## TEXT PASSAGE
____________________
The company's dependence on Hong Kong as its biggest source of profit is in question after Chinese authorities did not include the British firm in a sale in October of shares in the Hong Kong arm of the country's largest phone company.

That must have disappointed Mr Brown, who in July said it was "very possible" Cable & Wireless would buy a stake in the company as part of a drive to penetrate the Chinese market. He said he saw it and China Telecommunications, parent of China Telecom Hong Kong, eventually becoming equal partners in Hong Kong Telecom through an asset swap.

That doesn't look likely at the moment. Still, Cable & Wireless's shares have risen 29 per cent since the arrival of the 50-year-old veteran of the US telecommunications industry raised confidence he would turn around a company that staggered through a series of policy U-turns and strategy changes under previous management.
____________________
## ENTRIES SUPPLIED
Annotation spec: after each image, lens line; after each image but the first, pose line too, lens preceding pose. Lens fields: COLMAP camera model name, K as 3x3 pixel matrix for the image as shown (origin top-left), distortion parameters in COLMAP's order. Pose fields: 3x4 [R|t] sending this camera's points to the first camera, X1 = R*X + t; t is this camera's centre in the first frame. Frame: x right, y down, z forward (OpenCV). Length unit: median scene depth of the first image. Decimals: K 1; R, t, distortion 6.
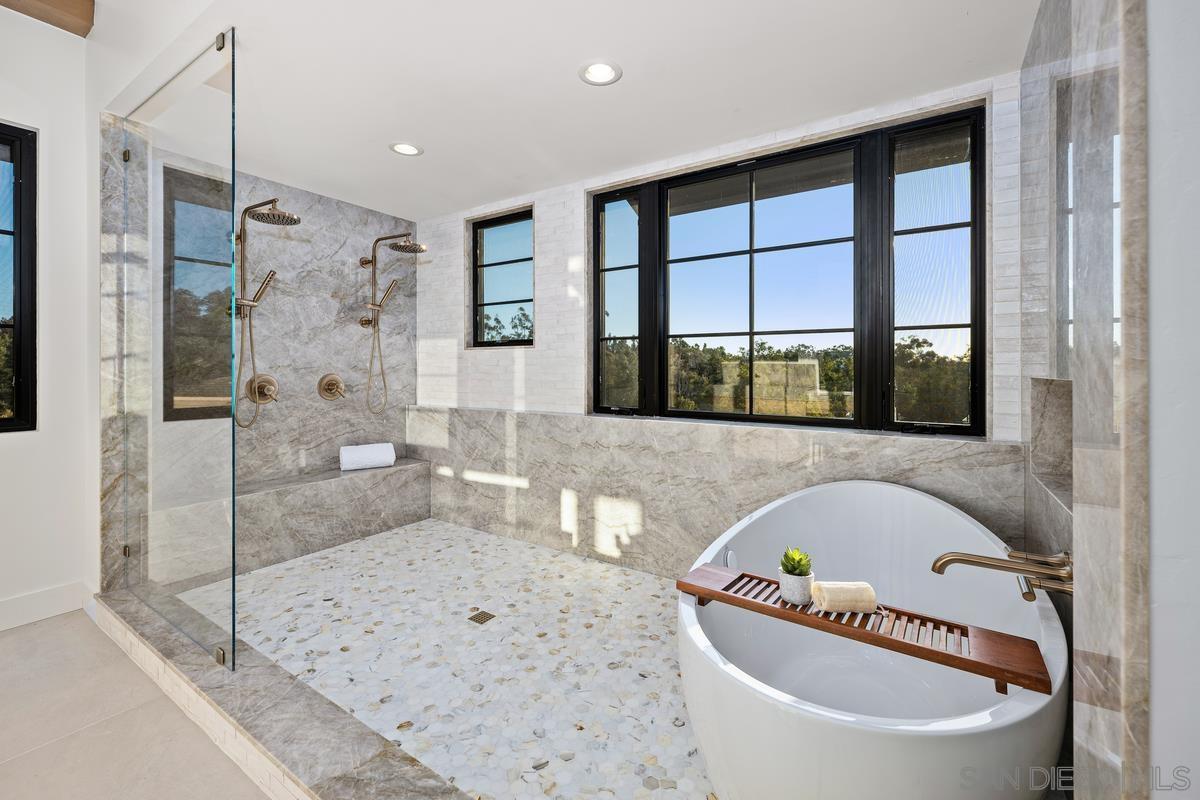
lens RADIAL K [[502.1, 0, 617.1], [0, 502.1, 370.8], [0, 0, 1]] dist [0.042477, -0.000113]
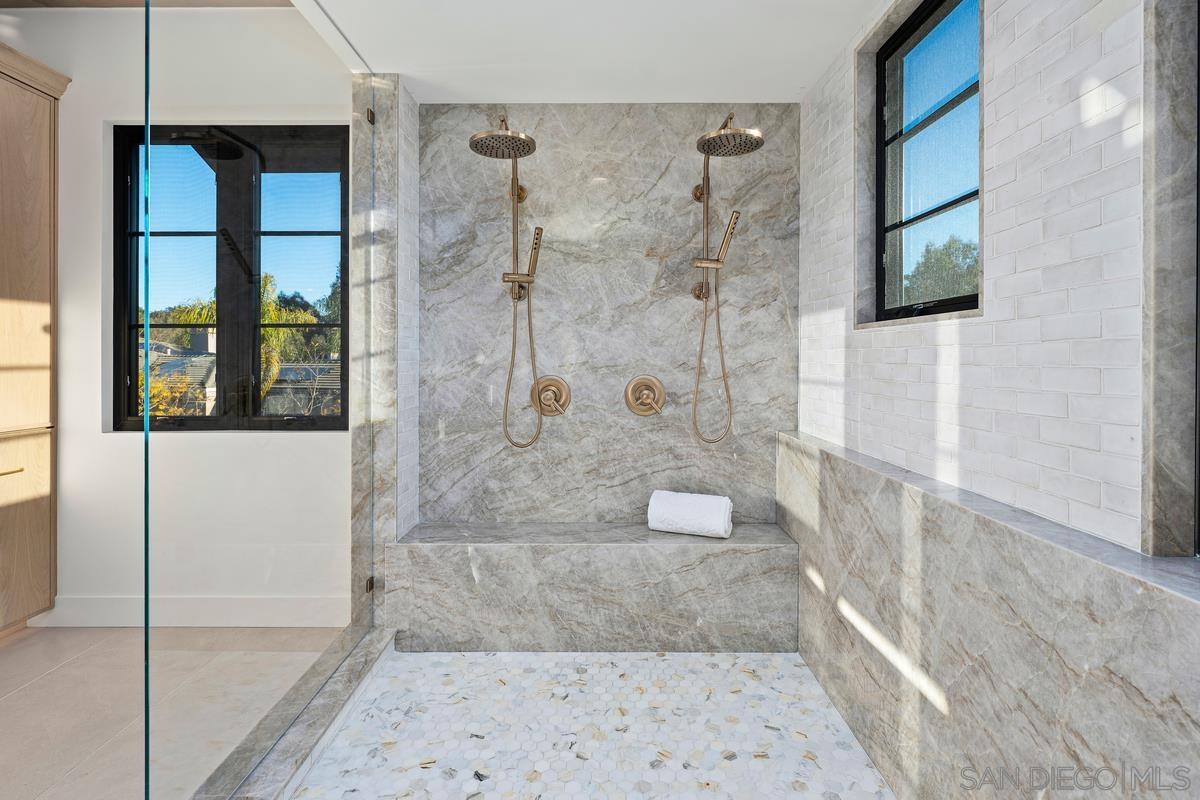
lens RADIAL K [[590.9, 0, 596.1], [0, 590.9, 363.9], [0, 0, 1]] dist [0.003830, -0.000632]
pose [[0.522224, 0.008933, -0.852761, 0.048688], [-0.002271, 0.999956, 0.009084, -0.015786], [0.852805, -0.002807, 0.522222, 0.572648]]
____________________
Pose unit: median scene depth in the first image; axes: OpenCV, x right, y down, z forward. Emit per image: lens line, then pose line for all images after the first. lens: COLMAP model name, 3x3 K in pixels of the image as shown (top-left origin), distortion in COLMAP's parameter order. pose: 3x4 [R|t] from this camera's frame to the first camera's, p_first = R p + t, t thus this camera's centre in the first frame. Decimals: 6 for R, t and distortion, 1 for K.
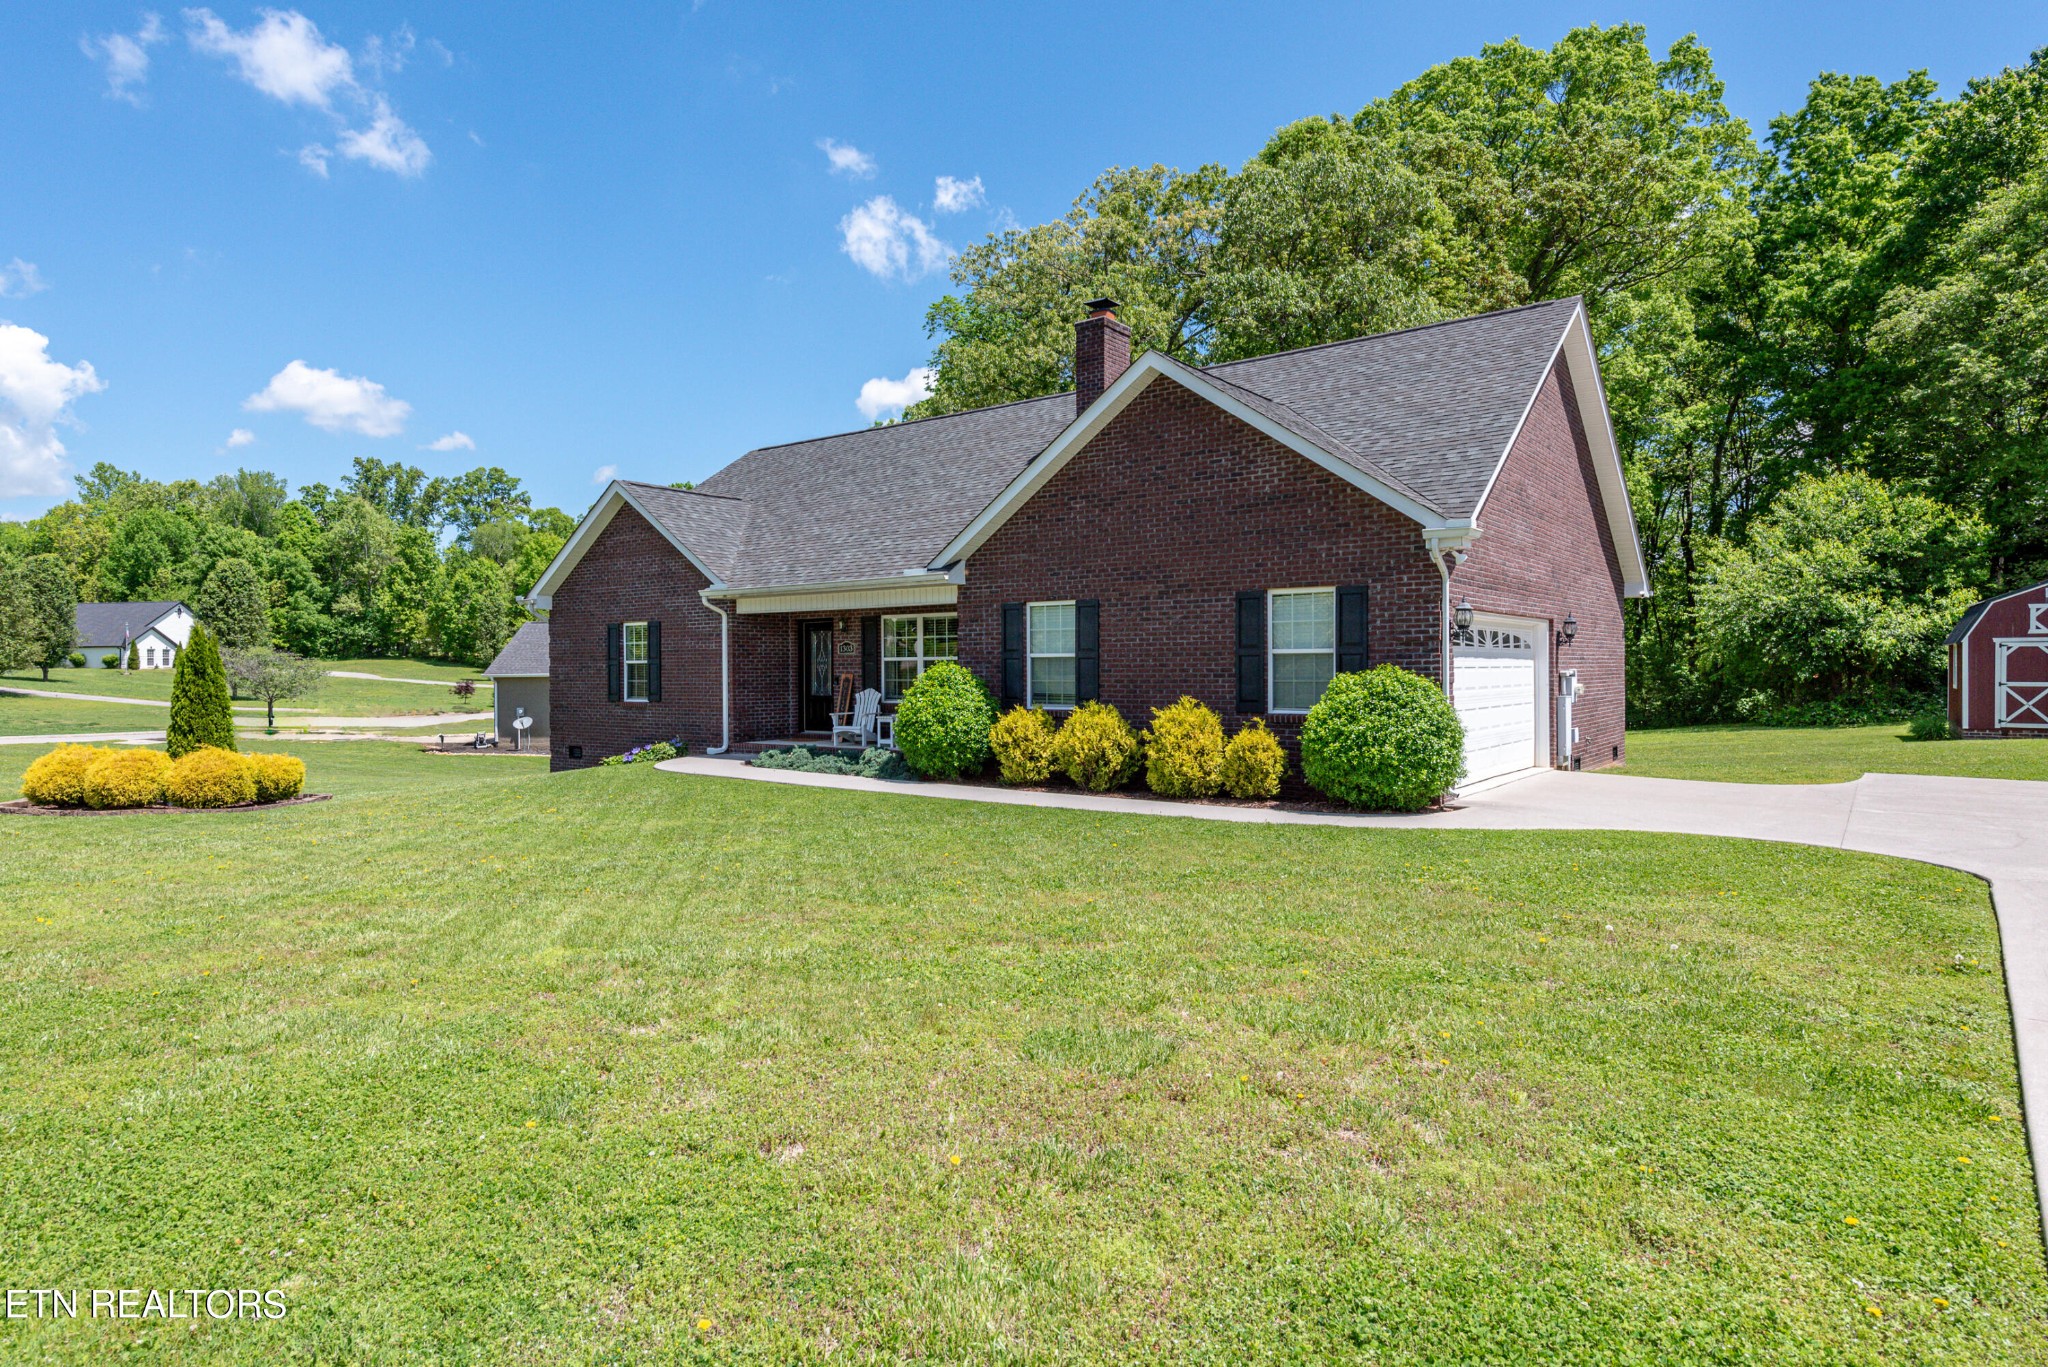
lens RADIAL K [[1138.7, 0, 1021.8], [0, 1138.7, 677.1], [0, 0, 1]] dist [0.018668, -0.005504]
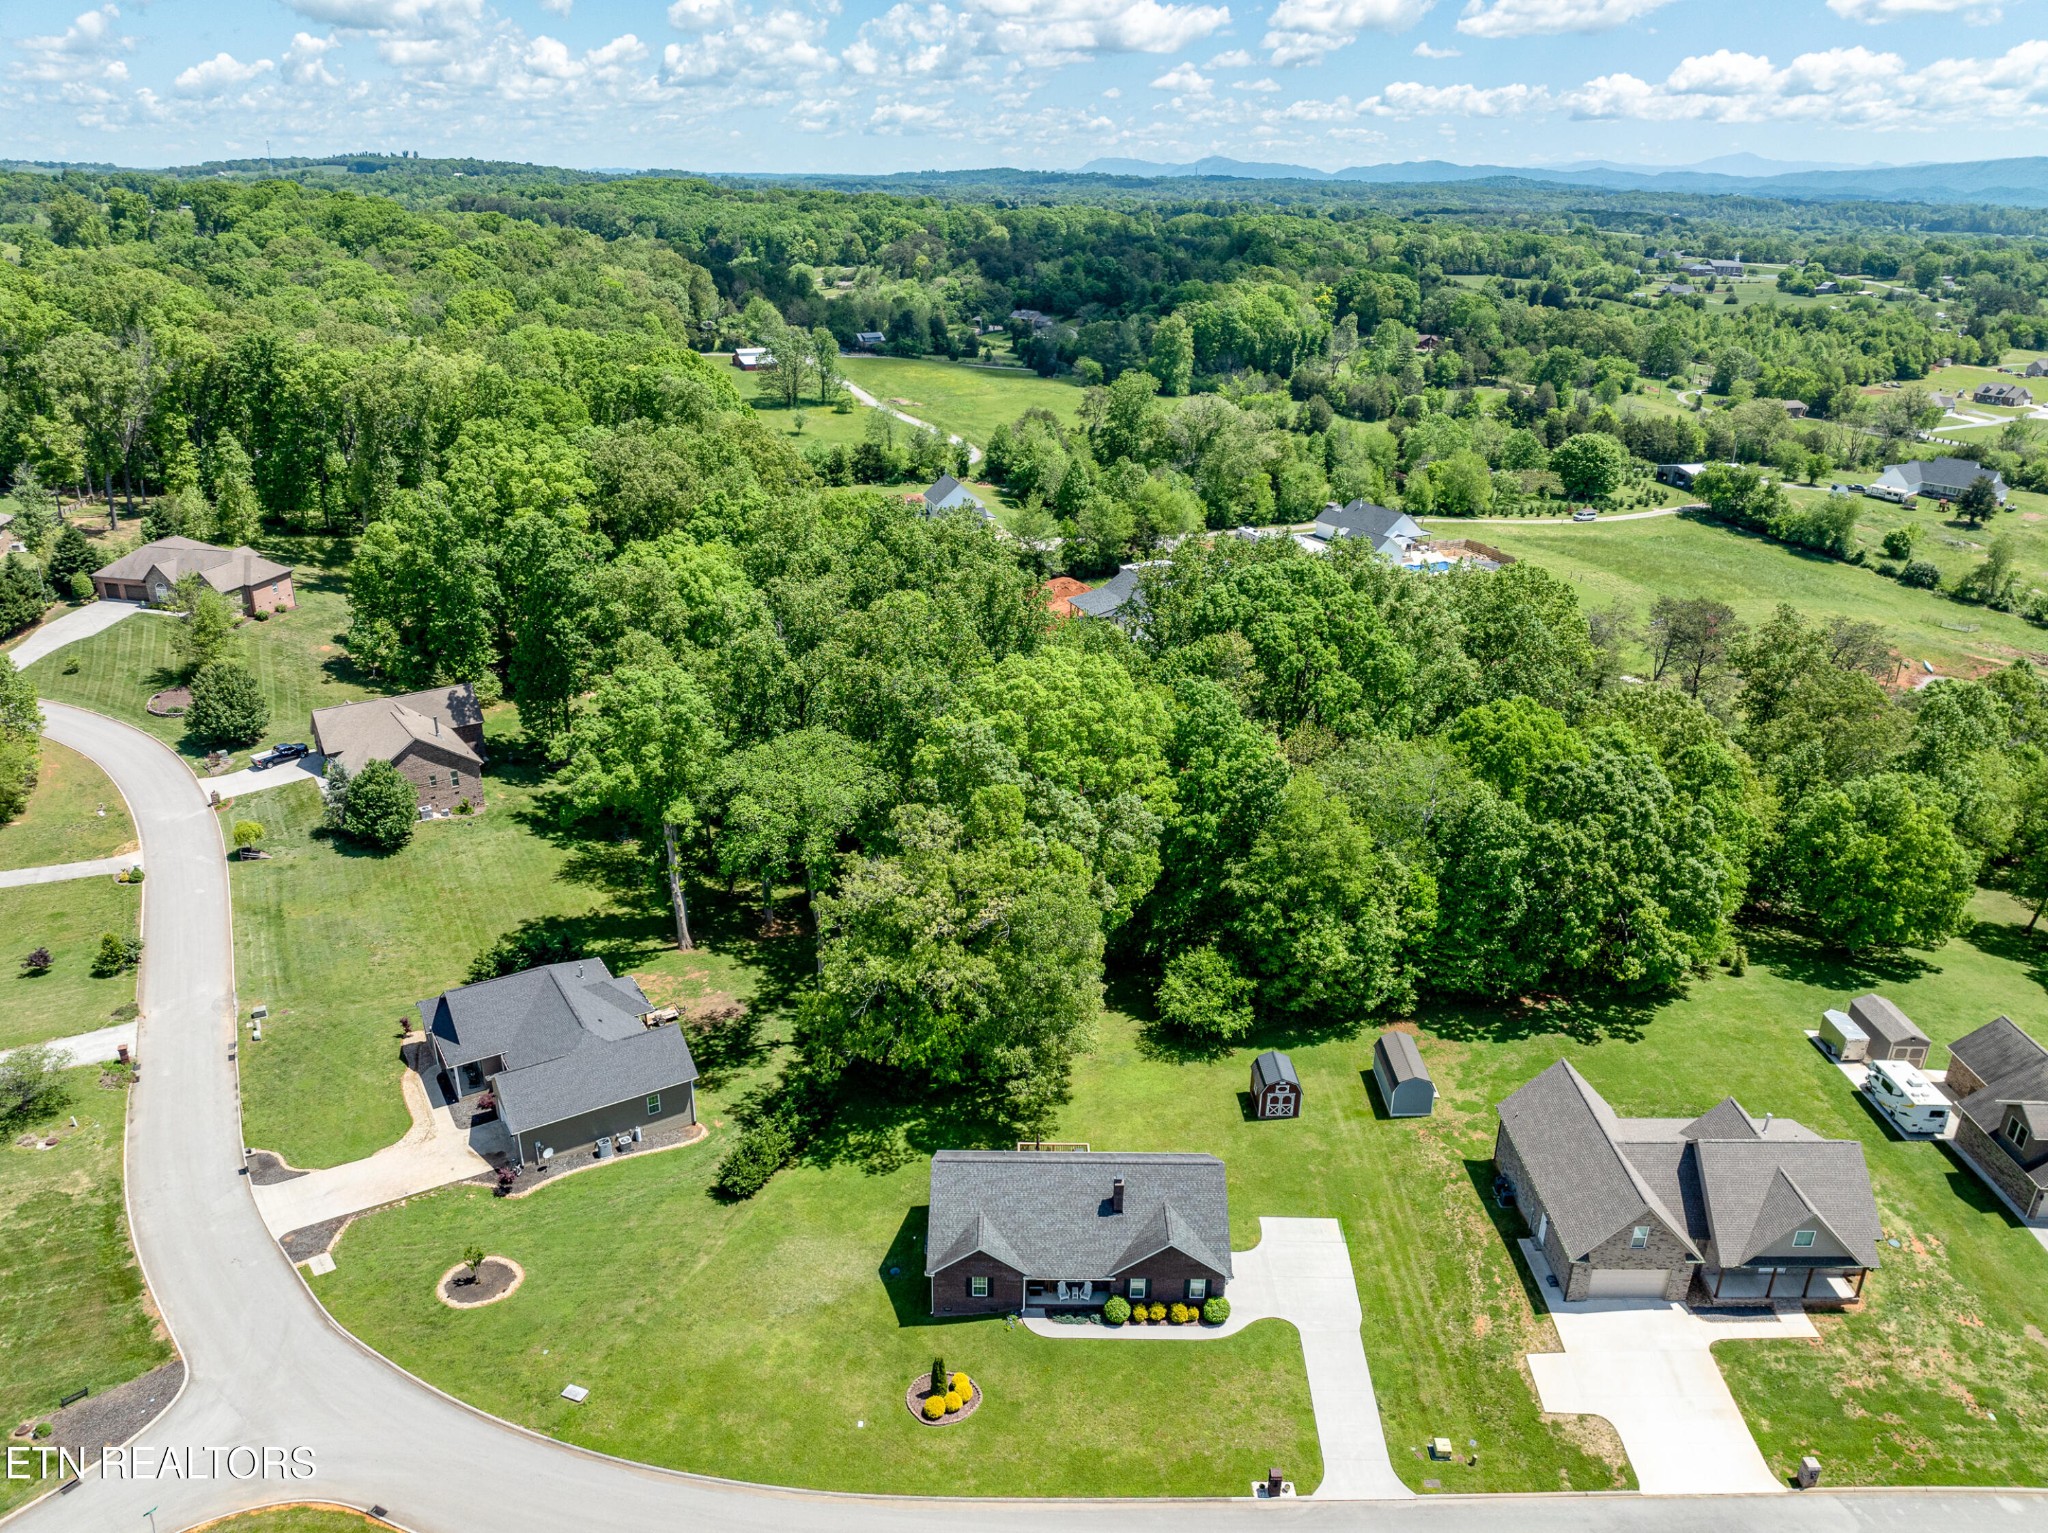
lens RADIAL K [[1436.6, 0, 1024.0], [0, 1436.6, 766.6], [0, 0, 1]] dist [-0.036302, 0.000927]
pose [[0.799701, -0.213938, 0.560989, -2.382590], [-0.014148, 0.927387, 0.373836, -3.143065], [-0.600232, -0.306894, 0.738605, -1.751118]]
____________________
## WORK REQUEST 1
Rename "Cable & Wireless" to "C&W" in the Cable & Wireless passage, copying it starting at "The company's dependence" and ending at "an asset swap.".
## WORK REQUEST 2
Shorten the paragraph in the Cable & Wireless passage that begins "That doesn't look likely at the moment," keeping its main facts.
## WORK REQUEST 3
Resume the Cable & Wireless passage after its final sentence.

## ANSWER AREA 1
The company's dependence on Hong Kong as its biggest source of profit is in question after Chinese authorities did not include the British firm in a sale in October of shares in the Hong Kong arm of the country's largest phone company.

That must have disappointed Mr Brown, who in July said it was "very possible" C&W would buy a stake in the company as part of a drive to penetrate the Chinese market. He said he saw it and China Telecommunications, parent of China Telecom Hong Kong, eventually becoming equal partners in Hong Kong Telecom through an asset swap.

## ANSWER AREA 2
Such a deal seems unlikely for now. Even so, Cable & Wireless shares have gained 29 percent since the arrival of the 50-year-old US telecommunications veteran. Investors grew confident he would turn around a company that had staggered through policy U-turns and strategy changes under previous management.

## ANSWER AREA 3
"The previous management was spreading itself too thinly - Dick Brown gets full support for focusing the company," says Doug Hawkins, telecoms analyst at Nomura Research Institute.

His plan for Cable & Wireless is to focus on businesses the company can control, and to sell out of those it can't. That resulted in the company's exit from a joint venture with Veba in Germany this year. It also drove its merger of Mercury Communications with three British cable companies to compete against British Telecom and BSkyB.